Maybe it's some things I've seen on television lately, or maybe I've just been paying more attention to the many unhealthy and extremely overweight people I see all around, but I've been extremely motivated to exercise lately. I've always loved to run, but sometimes I go through slumps. One of those was just a few months ago. I'm out of it now, and my love of exercise and fitness is back in full force. I've even signed up for a course being offered here so I can become a Spin instructor. I can't wait!
I haven't been doing much random crafting lately, but I'm ready to jump back in with a few projects. This photo is my inspiration for a project I'm dying to try. I really need a cool jewelry holder/display for some of my earrings, and I've finally found what I want to use to create it. (Hint: It's an old drawer.) As soon as my carpenter (a.k.a. hubby) gets back, I'm going to try to make my vision a reality.
This could probably speak for itself, but I'll give a brief explanation. Lately, I have been noticing a lot of closed-mindedness, a lot of judgmental people, and many instances of people believing that because they warm a pew once a week that they are superior to everyone else. All of these people seem to belong to the same club. Now, I definitely believe in God, but I'm having a hard time with how some of his supposed followers are acting.
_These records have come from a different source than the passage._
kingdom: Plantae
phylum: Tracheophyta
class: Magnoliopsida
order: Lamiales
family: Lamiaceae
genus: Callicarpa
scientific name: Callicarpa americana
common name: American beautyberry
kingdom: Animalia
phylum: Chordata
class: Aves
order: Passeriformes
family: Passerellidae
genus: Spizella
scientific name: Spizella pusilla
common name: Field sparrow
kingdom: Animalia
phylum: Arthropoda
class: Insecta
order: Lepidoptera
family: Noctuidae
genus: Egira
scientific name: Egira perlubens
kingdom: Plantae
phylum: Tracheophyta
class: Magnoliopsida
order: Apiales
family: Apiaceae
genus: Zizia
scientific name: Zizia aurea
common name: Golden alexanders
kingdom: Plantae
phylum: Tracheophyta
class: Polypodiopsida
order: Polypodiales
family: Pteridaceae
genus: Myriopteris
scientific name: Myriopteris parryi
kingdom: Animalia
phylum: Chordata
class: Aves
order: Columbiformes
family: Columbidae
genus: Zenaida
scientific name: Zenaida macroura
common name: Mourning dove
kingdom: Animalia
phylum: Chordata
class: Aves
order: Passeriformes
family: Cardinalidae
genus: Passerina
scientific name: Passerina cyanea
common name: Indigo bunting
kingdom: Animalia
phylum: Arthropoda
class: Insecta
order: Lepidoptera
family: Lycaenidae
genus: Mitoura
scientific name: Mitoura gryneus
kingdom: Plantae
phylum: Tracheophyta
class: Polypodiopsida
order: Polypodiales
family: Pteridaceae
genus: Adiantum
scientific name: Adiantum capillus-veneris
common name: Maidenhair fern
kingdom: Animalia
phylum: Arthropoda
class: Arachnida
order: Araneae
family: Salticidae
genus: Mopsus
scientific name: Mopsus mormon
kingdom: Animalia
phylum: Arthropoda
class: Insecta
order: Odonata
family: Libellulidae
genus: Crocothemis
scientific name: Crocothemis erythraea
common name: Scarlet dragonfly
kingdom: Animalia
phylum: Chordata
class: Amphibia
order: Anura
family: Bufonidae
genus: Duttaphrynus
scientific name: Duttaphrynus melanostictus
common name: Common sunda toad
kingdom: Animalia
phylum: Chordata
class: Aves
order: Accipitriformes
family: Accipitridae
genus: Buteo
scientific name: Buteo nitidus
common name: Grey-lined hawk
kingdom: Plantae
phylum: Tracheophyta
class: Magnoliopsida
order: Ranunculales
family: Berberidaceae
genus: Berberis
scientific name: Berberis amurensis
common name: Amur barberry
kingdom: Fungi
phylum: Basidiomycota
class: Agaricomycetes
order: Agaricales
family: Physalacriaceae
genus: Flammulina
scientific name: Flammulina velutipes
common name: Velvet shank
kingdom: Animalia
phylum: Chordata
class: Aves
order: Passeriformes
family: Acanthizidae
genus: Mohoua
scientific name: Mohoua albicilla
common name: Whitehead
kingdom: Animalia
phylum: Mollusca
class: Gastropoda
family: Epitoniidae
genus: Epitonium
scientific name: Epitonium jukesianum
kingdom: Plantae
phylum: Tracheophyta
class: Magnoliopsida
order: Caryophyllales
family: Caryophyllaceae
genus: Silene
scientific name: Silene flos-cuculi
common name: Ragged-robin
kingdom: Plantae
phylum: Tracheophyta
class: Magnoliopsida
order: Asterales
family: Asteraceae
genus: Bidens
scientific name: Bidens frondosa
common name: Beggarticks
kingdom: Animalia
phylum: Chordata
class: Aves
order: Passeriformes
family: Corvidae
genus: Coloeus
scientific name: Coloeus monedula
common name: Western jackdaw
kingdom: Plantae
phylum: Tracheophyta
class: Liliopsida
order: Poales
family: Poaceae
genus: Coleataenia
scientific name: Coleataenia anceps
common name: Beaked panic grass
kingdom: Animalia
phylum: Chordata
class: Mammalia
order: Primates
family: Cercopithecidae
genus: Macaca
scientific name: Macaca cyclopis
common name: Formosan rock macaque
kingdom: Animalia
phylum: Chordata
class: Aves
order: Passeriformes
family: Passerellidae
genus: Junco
I can't seem to understand why everyone thinks their way of thinking is the only way of thinking simply because they are brought up that way. Do people not understand that everyone is brought up in a belief system of some sort and that to them that belief is right because it's what they know? That a book of any sort can be misconstrued and made to say what the interpreter wants? I'm really not trying to start a religious debate because what I'm noticing has nothing to do with religion and everything to do with actions. I just pray that one day people can all respect each other based on morals and ethics and not just beliefs or how beliefs are expressed (as long as those expressions do not harm anyone... think more group worship inside vs. worship with family on a mountain after a hike). To further see what I'm saying, check out the documentary "Lord Save Us From Your Followers" on Netflix. It raises so many valid points.
Well, in a nutshell that's what's been going on in my head lately. Anyone else had similar things going on in their brain? What has been on your mind this week?
P.S. All of these images came from Pinterest. For some reason the source links are wanting to hide behind the images... silly blogger.